|GOP Fails a Gut-Czech|
By Quin Hillyer
Wednesday, December 14 2011
When Republican senators won’t even support one of their own senior members in blocking an Obama nominee on ethics grounds, for blatant dishonesty to the senator’s staff and blatant misfeasance regarding an inspector general, one wonders if they have even an ounce of fortitude.
This latest example of craven capitulation continues a string of cases where Republican senators failed to wage a necessary fight, or fought it with so little real enthusiasm or intelligence that it barely resembled a battle.
Here’s what happened: On Monday, the Senate voted 70-16 to invoke cloture on (end what amounted to a filibuster against) the nomination of one Norman Eisen to be Ambassador to the Czech Republic. Twenty-one Republicans voted to move Eisen’s nomination forward, and ten more abstained. They did this although Chuck Grassley, the respected Iowa Republican who is ranking member on the Judiciary Committee, issued a seven-page statement strongly opposing the nomination. Grassley’s reasons were substantial and sound. They encompassed serious concerns involving the very core of congressional oversight responsibilities. Yet his own party’s caucus could not be bothered to stand on principle with Grassley.
Norm Eisen was the member of the White House Counsel’s staff who handled the improper firing of Gerald Walpin, the inspector general for the Corporation for National and Community Service (CNCS), which oversees AmeriCorps.
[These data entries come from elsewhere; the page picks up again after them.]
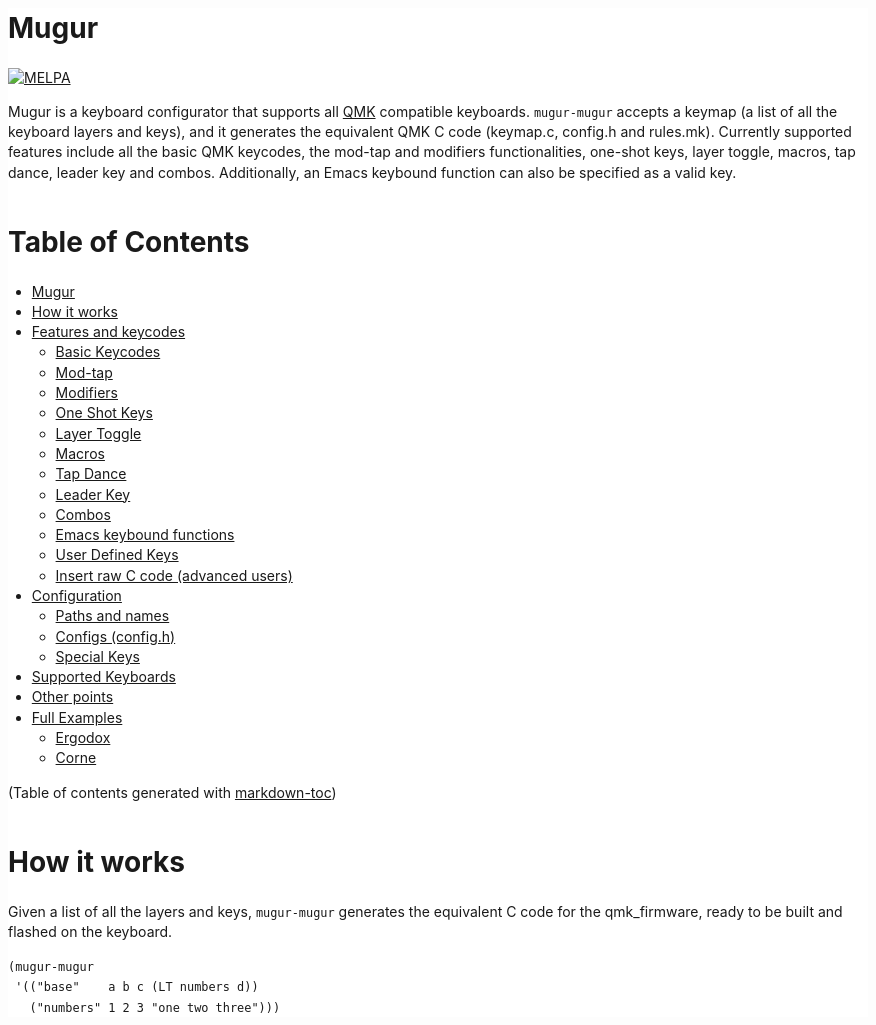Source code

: # Mugur

[![MELPA](https://melpa.org/packages/mugur-badge.svg)](https://melpa.org/#/mugur)

Mugur is a keyboard configurator that supports all
[QMK](https://github.com/qmk/qmk_firmware) compatible keyboards.  `mugur-mugur`
accepts a keymap (a list of all the keyboard layers and keys), and it generates
the equivalent QMK C code (keymap.c, config.h and rules.mk).  Currently
supported features include all the basic QMK keycodes, the mod-tap and modifiers
functionalities, one-shot keys, layer toggle, macros, tap dance, leader key and
combos.  Additionally, an Emacs keybound function can also be specified as a
valid key.

# Table of Contents

- [Mugur](#mugur)
- [How it works](#how-it-works)
- [Features and keycodes](#features-and-keycodes)
  * [Basic Keycodes](#basic-keycodes)
  * [Mod-tap](#mod-tap)
  * [Modifiers](#modifiers)
  * [One Shot Keys](#one-shot-keys)
  * [Layer Toggle](#layer-toggle)
  * [Macros](#macros)
  * [Tap Dance](#tap-dance)
  * [Leader Key](#leader-key)
  * [Combos](#combos)
  * [Emacs keybound functions](#emacs-keybound-functions)
  * [User Defined Keys](#user-defined-keys)
  * [Insert raw C code (advanced users)](#insert-raw-c-code--advanced-users-)
- [Configuration](#configuration)
  * [Paths and names](#paths-and-names)
  * [Configs (config.h)](#configs--configh-)
  * [Special Keys](#special-keys)
- [Supported Keyboards](#supported-keyboards)
- [Other points](#other-points)
- [Full Examples](#full-examples)
  * [Ergodox](#ergodox)
  * [Corne](#corne)

(Table of contents generated with [markdown-toc](http://ecotrust-canada.github.io/markdown-toc/))

# How it works

Given a list of all the layers and keys, `mugur-mugur` generates the equivalent
C code for the qmk_firmware, ready to be built and flashed on the keyboard.

```emacs-lisp
(mugur-mugur
 '(("base"    a b c (LT numbers d))
   ("numbers" 1 2 3 "one two three")))
```
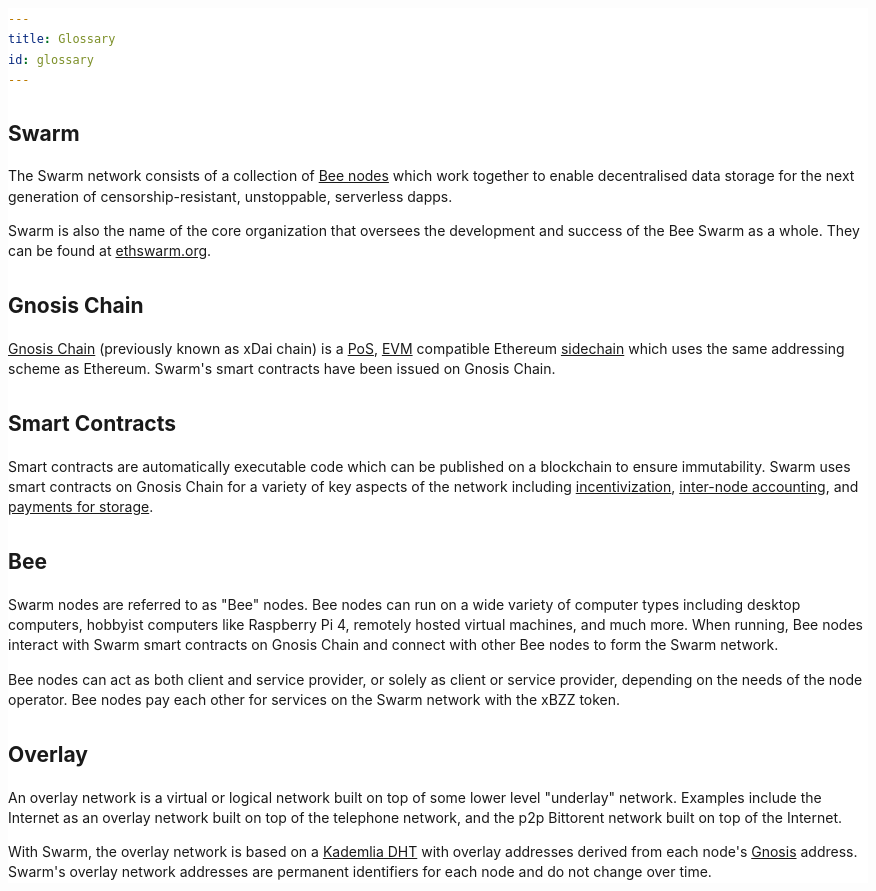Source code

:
 ```yaml
---
title: Glossary
id: glossary
---
```



## Swarm

The Swarm network consists of a collection of [Bee nodes](glossary#bee) which work together to enable decentralised data storage for the next generation of censorship-resistant, unstoppable, serverless dapps. 

Swarm is also the name of the core organization that oversees the development and success of the Bee Swarm as a whole. They can be found at [ethswarm.org](https://www.ethswarm.org/).

## Gnosis Chain

[Gnosis Chain](https://www.gnosis.io/) (previously known as xDai chain) is a [PoS](https://www.gnosis.io/validators), [EVM](https://ethereum.org/en/developers/docs/evm/) compatible Ethereum [sidechain](https://ethereum.org/en/developers/docs/scaling/sidechains/) which uses the same addressing scheme as Ethereum. Swarm's smart contracts have been issued on Gnosis Chain.

## Smart Contracts

Smart contracts are automatically executable code which can be published on a blockchain to ensure immutability. Swarm uses smart contracts on Gnosis Chain for a variety of key aspects of the network including [incentivization](glossary#xbzz-token), [inter-node accounting](glossary#swap), and [payments for storage](glossary#postage-stamps).

## Bee

Swarm nodes are referred to as "Bee" nodes. Bee nodes can run on a wide variety of computer types including desktop computers, hobbyist computers like Raspberry Pi 4, remotely hosted virtual machines, and much more. When running, Bee nodes interact with Swarm smart contracts on Gnosis Chain and connect with other Bee nodes to form the Swarm network.

Bee nodes can act as both client and service provider, or solely as client or service provider, depending on the needs of the node operator. Bee nodes pay each other for services on the Swarm network with the xBZZ token.

## Overlay

An overlay network is a virtual or logical network built on top of some lower level "underlay" network. Examples include the Internet as an overlay network built on top of the telephone network, and the p2p Bittorent network built on top of the Internet. 

With Swarm, the overlay network is based on a [Kademlia DHT](https://en.wikipedia.org/wiki/Kademlia) with overlay addresses derived from each node's [Gnosis](glossary#gnosis-chain) address. Swarm's overlay network addresses are permanent identifiers for each node and do not change over time.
Mr. Walpin had crossed the White House on two matters involving cronies or favorites of the Obamas, especially by blowing the whistle on corrupt practices by Sacramento Mayor Kevin Johnson, a prominent supporter and self-proclaimed personal friend of the First Couple.
In response, Eisen summarily dismissed Mr. Walpin without the required 30-day notice and without properly informing Congress. Worse, when he did finally provide an explanation, he smeared Mr. Walpin by falsely implying the IG was senile. Worst of all, he actively resisted cooperat ion with Sen. Grassley’s inquiry into the matter. Grassley explains:
“[M]y staff met with Eisen to try to learn more. During an interview with congressional staff on June 17, 2009, Mr. Eisen refused to answer at least 12 direct questions. I wrote to the White House Counsel’s office immediately after the interview. I listed the 12 questions he refused to answer and asked for written answers. I never got a satisfactory reply. So, I had to gather the facts independently. Mr. Eisen did provide some information during his interview that day. The problem is, the information turned out not to be true.”
Sen. Grassley then detailed, at exhaustive but necessary length, exactly how, and how deliberately, Eisen’s dishonesty was made manifest. Grassley explained, beyond a doubt, that the White House and Eisen broke faith with Congress in five ways: first by abusing the independence of inspectors general; second by failing (originally) to give congress the required notice of and explanation for the dismissal; third by stonewalling and then prevaricating to Congress about the firing; fourth by stiffing Senate interviewers when Eisen was first put up for the ambassadorship, and fifth by temporarily installing Eisen in the ambassadorship anyway via recess appointment, traducing the spirit (if not the letter) of the “advice and consent” clause of the Constitution.
“We need to send a signal that congressional oversight matters,” Grassley all-but-begged his colleagues. “We need to send a signal that there are consequences to misleading Congress.”
His colleagues responded with a collective yawn. Even as the Obama administration repeatedly stiffs Congress on matters ranging from the Fast and Furious gun-running scandal to FOIA requests to the Black Panther scandal and to information about judicial nominees, Republican senators can be stirred to only the mildest of protests. When the manifestly troubling Supreme Court nomination of Sonia Sotomayor was under consideration, most of the Republican senators were inept at questioning her and indeed deliberately avoided the toughest, most relevant line of questioning.
With the Obama administration going to unprecedented lengths to push bogus “civil rights” theories in a way that would enable vote fraud, and with an utterly explosive book out detailing massive corruption at Obama’s Justice Department, one would think Republican senators – or, better yet, members of the House Republican majority – would be insisting on major public hearings on the well-documented evidence amassed by former Justice whistleblower J. Christian Adams.
Instead, more yawns. With a few exceptions, they also yawned even as the Obama administration put roadblocks in the way of efforts to ensure that military personnel stationed abroad could vote, and have their votes counted, in the 2010 elections.
These are derelictions of duty. Indeed, congressmen of both parties ought to pursue these subjects, regardless of how the politics play out. Republicans especially may say that such hearings won’t be politically useful because they draw attention away from Obama’s poor economic stewardship. Even if that were true: So what? This isn’t about politics; it’s about honest, constitutional government. Apparently that’s not high on Congress’s list of priorities.